StefanKarpinski commented 7 years ago

Another option: call it Project.toml (which applies to both packages and projects) and represent named global environments with a single file with this format:

SHA = "ea8e919c-243c-51af-8825-aaa63cd721ce"
StatsBase = "2913bbd2-ae8a-5f71-8c99-4fb6c76f3a91"

[[Compat]]
hash-sha1 = "6e9c90ac34a173c2a2c179735427078b989a3bdc"
uuid = "34da2185-b29b-5c13-b0c7-acf172513d20"
version = "0.26.0"

[[DataStructures]]
deps = ["Compat"]
hash-sha1 = "84bea819ff0c08e8f9fd55a637d25bdc685c6c5b"
uuid = "864edb3b-99cc-5e75-8d2d-829cb0a9cfe8"
version = "0.6.0"

[[SHA]]
deps = ["Compat"]
hash-sha1 = "9ce386dcf6dde95a1e267e320332d192bc090fff"
uuid = "ea8e919c-243c-51af-8825-aaa63cd721ce"
version = "0.3.3"

[[SpecialFunctions]]
deps = ["Compat"]
hash-sha1 = "03e6a824d4f33a6bc856a5fcfd9d14729a9f18d4"
uuid = "276daf66-3868-5448-9aa4-cd146d93841b"
version = "0.1.1"

[[StatsBase]]
deps = ["Compat", "DataStructures", "SpecialFunctions"]
hash-sha1 = "4820d195cd378926a7a59e6e14727a394cc8f123"
uuid = "2913bbd2-ae8a-5f71-8c99-4fb6c76f3a91"
version = "0.17.0"

After all, the rest of the metadata in the artist currently known as Config.toml doesn't really make any sense for a named global environment, which serves only to provide a coherent set of packages.

rofinn commented 7 years ago

FWIW, I like Package.toml (or Pkg.toml) as:

1) Config seems generic enough to be confused with a settings file that contains constants for the package/application/project code. 2) Pkg.toml leaves room to add Env.toml and Project.toml later on... if we need them.

I'm not sure it matters how long the name is as long as it's a single word that describes what's in the file; I don't imagine folks will be typing/editing these files by hand regularly.

StefanKarpinski commented 7 years ago

I did some experiments with different names. Actually changing the name of the file and the places where it's used in code and docs gives a tangible sense for how these names will feel to use – and I like Project.toml by far the best. It reads right in code and in documentation when you refer to a "(Julia) project file" and a "(Julia) manifest file". As in:

When doing rm A, if A is not in the project file, the operation does nothing and prints a message to that effect. When doing rm A=uuid, even if A is not in the project file but is in the manifest with UUID uuid, then ...

When this was written with Config.toml and "config file" it made a lot less natural sense.
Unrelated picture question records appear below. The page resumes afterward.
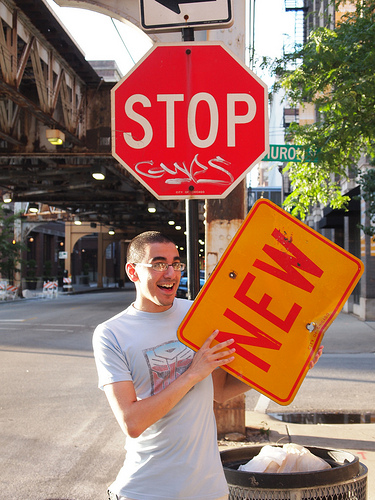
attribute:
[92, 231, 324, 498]
man — young, smiling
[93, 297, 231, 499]
shirt — white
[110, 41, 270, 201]
sign — red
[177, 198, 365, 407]
sign — orange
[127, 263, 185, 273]
glasses — wire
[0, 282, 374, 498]
road — gray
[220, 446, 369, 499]
trash can — black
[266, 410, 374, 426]
water — puddle, small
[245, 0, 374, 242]
tree — tall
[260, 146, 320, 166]
sign — green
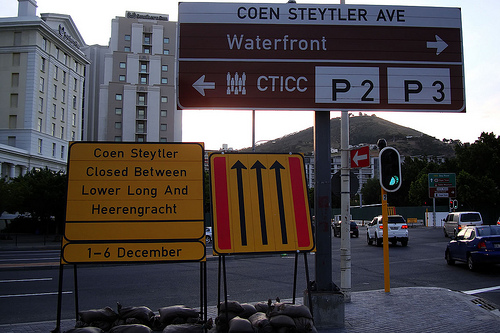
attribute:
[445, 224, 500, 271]
car — blue, driving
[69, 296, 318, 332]
sandbags — brown, piled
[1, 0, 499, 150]
sky — cloudy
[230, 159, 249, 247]
arrow — black, pointing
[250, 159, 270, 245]
arrow — black, pointing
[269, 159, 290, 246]
arrow — black, pointing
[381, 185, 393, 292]
pole — yellow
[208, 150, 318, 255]
sign — yellow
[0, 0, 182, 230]
building — tall, white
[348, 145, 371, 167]
sign — red, white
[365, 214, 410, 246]
car — white, moving, driving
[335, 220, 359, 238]
car — driving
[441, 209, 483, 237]
car — driving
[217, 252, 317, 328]
post — metal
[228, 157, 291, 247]
arrows — facing upwards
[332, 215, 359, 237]
car — intersection.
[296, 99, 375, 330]
pole — yellow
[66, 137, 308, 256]
sign — bottom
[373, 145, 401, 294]
light signal — Green traffic light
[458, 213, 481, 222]
rear window — rear 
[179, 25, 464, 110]
sign — red, white 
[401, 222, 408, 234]
light — rear tail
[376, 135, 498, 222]
trees — background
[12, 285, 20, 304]
lines — White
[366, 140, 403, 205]
signal — traffic 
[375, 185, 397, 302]
yellow post — Yellow 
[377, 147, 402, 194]
traffic light — green, traffic 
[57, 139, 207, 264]
sign — yellow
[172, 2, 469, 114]
sign — directional, brown, white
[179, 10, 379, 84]
sign — waterfront.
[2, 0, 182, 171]
tall building — tall tan.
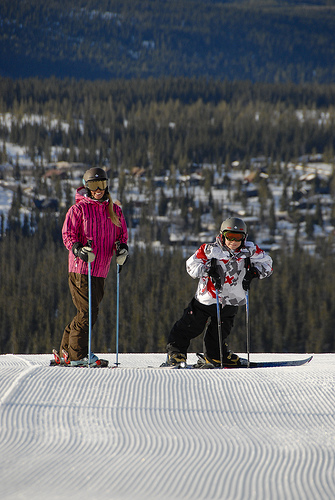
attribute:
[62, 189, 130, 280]
coat — white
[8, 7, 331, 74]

The name Package.toml and "package file" works pretty well as long as the project you're talking about happens to be a package. However, I think it's really important that we unify the expression of dependencies for all kinds of projects, not just packages, and using the name "package" when you're not talking about a package is just confusing. Even when talking about a package, the name "project" seems better to me since we're talking about the requirements of the package as a project – providing reusable code is only one of many roles that a package has as a project. A package can have targets besides those needed for loading it, e.g. for testing and running code. So I just think the term "project" gives the right sense of what's in the file. I think the terms "project file" and "manifest file" give a clear intuitive sense of what's in each of the files: the project file contains info about the project – name, description, authors, dependencies – while the manifest file contains info about a particular snapshot of everything "on board".

In short, I'm going ahead with this file naming scheme:

jpfairbanks commented 6 years ago

Just to support the namestorming I think that saying package file when you are working on a project makes sense because you are talking about the packages that the project depends on. And we know that the project only depends on packages because projects aren't reusable pieces of code.
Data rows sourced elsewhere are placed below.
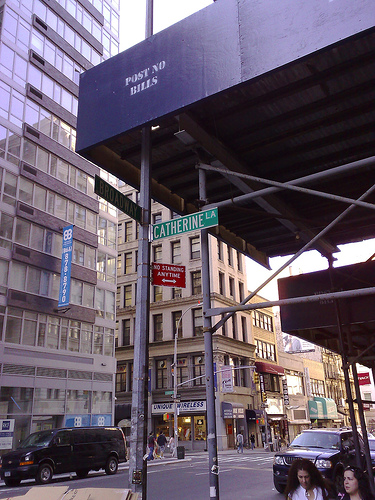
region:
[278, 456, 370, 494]
a couples heads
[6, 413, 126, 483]
a van parked on the sreet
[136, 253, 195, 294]
a sign on a pole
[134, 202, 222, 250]
a street sign on a pole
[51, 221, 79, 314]
a blue sign on a building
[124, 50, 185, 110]
writting on a blue metal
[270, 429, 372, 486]
trucked parked on street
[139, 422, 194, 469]
people on a street corner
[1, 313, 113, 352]
windows in a building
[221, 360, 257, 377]
a light on a pole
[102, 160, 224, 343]
Signs showing different roads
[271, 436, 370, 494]
Two women talking to each other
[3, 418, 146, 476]
Van parked beside the road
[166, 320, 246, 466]
Tall light beside the road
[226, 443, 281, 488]
White paint on the pavement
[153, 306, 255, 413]
Windows on side of the building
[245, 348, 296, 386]
Overhang over the window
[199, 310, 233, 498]
Metal pole on the street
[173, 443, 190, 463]
Trash can on corner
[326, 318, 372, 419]
Metal poles holding up ceiling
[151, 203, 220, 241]
a green street name sign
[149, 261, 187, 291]
a no parking sign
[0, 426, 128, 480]
a parked black SUV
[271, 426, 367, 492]
a parked black SUV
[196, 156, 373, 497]
erected grey metal scaffolding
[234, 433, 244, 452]
a pedestrian crossing street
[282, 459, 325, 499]
a pedestrian on sidewalk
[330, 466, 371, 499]
a pedestrian on sidewalk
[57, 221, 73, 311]
a business promotional sign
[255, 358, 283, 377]
a dark red awning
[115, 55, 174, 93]
post no bills stenciled on overhang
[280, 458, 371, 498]
woman walking down sidewalk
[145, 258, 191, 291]
red and white no standing anytime sign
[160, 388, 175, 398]
green and white street sign in background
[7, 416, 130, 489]
black van across the street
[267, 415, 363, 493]
dark suv parked on street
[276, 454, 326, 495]
long curly hair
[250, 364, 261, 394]
traffic light in the background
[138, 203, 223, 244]
green and white catherine la street sign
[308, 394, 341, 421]
green overhang in background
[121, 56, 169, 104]
words "post no bills" on the awning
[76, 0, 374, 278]
black awning over the sidewalk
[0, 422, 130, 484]
black van parked by the curb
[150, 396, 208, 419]
white and blue sign for the business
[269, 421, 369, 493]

StefanKarpinski commented 6 years ago

True, but saying that "A is in the project" or "B is in the manifest" makes sense whereas "A is in the package" does not make sense. Only some of the information in the project file is about packages that a project depends on; all of the information is metadata about the project, however.

jpfairbanks commented 6 years ago

That makes sense. I was thinking only about the dependency management aspects.